=== Excerpt to read ===

AI-Generated Description
The system can generate descriptive summaries of morphological features from image regions highlighted by the model.

Case list view — processed cases with risk scores

Platform interface — showing analysis results for a sample histopathology case. Data shown is from a public research dataset.

Technology

Whole-slide histopathology images contain billions of pixels, while diagnostic labels are typically available only at the slide level. The Tsebix pipeline analyzes these large images to identify regions most relevant to the model’s prediction without requiring pixel-level annotations. This approach enables efficient analysis of large tissue images while producing calibrated probability estimates and spatial heatmaps that help guide interpretation.

Image Representation Models

Foundation models used to encode histopathology image features.

Attention-Based Learning

Models designed to identify relevant regions within large tissue images.

Calibration

Methods used to ensure that model outputs correspond to reliable probability estimates.

Multimodal Models

Vision-language models used to generate descriptive summaries of image regions.

Infrastructure

Cloud-based architecture allowing large-image processing through a browser interface.

Validation

Training & Evaluation

Models were trained using The Cancer Genome Atlas (TCGA) and evaluated on independent data from the Clinical Proteomic Tumor Analysis Consortium (CPTAC). The current pan-cancer model is evaluated on a binary classification task (cancer vs. normal tissue) across multiple cancer types.

=== Provided records ===

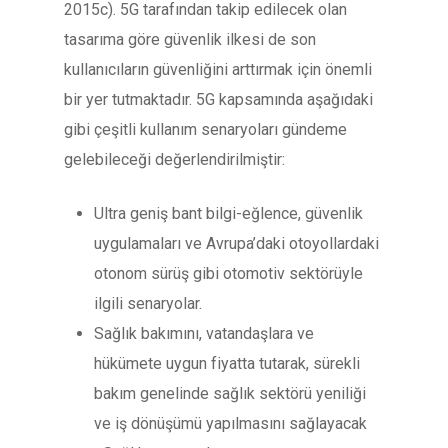
2015c). 5G tarafından takip edilecek olan
tasarıma göre güvenlik ilkesi de son
kullanıcıların güvenliğini arttırmak için önemli
bir yer tutmaktadır. 5G kapsamında aşağıdaki
gibi çeşitli kullanım senaryoları gündeme
gelebileceği değerlendirilmiştir:
Ultra geniş bant bilgi-eğlence, güvenlik
uygulamaları ve Avrupa’daki otoyollardaki
otonom sürüş gibi otomotiv sektörüyle
ilgili senaryolar.
Sağlık bakımını, vatandaşlara ve
hükümete uygun fiyatta tutarak, sürekli
bakım genelinde sağlık sektörü yeniliği
ve iş dönüşümü yapılmasını sağlayacak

===

» Assigned task:
Do these statements agree with the text on the Tsebix pipeline? Answer yes or no for each, quoting the words of the text that decide it.
(a) The pipeline needs pixel-level annotations to find the regions most relevant to the model's prediction.
(b) The models were evaluated on data from the Clinical Proteomic Tumor Analysis Consortium.
(c) The current pan-cancer model sorts tissue into multiple cancer subtypes.

» The completed task:
(a) No: "without requiring pixel-level annotations"
(b) Yes: "evaluated on independent data from the Clinical Proteomic Tumor Analysis Consortium (CPTAC)"
(c) No: "evaluated on a binary classification task (cancer vs. normal tissue)"